[Saved entries]

******

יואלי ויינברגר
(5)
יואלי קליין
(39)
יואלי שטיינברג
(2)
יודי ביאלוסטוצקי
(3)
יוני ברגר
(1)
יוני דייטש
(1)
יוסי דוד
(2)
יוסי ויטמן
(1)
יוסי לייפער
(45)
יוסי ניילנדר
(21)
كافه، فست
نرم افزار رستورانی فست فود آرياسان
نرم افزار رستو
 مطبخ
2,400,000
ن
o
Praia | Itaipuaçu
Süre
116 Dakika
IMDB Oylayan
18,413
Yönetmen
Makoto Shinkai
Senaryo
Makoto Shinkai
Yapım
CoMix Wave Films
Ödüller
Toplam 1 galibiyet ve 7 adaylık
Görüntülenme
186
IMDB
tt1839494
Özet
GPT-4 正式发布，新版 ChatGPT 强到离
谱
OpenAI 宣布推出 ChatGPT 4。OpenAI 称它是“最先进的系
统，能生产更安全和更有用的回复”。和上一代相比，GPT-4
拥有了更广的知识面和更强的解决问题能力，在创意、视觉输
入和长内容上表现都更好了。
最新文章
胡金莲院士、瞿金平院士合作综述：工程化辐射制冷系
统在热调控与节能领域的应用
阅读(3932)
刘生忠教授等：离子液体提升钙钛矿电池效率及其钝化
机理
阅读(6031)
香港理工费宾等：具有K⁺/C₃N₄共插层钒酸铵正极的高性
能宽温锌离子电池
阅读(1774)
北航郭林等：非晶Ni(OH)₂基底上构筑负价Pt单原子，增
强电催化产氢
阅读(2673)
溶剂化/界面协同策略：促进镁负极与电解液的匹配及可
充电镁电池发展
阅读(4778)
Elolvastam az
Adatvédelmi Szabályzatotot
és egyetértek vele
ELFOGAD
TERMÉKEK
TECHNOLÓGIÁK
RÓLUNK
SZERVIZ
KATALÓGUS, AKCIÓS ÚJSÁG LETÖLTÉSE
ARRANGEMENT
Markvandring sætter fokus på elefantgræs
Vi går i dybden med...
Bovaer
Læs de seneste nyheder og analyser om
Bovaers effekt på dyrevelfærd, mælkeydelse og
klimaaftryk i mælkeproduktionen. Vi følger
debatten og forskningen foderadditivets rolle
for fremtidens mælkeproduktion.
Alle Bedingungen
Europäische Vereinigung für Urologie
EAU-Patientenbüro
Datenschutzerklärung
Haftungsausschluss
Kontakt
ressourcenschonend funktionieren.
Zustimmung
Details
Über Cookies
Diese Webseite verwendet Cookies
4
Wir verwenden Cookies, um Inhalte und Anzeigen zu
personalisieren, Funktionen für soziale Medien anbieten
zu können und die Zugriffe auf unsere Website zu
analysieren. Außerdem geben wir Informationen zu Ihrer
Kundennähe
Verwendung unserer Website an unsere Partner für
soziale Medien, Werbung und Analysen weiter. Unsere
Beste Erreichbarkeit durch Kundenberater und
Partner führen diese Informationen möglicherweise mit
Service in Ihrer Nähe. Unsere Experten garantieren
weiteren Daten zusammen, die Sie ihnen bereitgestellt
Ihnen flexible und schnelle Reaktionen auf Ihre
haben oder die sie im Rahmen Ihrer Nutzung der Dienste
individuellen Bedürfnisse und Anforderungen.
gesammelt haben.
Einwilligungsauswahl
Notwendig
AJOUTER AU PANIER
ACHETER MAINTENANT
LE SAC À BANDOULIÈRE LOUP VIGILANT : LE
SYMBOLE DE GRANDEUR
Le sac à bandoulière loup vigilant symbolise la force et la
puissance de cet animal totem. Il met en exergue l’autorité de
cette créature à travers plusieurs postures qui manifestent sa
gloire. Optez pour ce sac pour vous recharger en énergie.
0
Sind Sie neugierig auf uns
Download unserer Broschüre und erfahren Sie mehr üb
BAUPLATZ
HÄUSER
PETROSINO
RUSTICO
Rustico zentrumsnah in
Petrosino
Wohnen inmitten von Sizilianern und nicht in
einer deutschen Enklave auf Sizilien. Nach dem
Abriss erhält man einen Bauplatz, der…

******

The task calls for all lines in the entries that hold "soziale".

▶ [Finished exercise]:
personalisieren, Funktionen für soziale Medien anbieten
soziale Medien, Werbung und Analysen weiter. Unsere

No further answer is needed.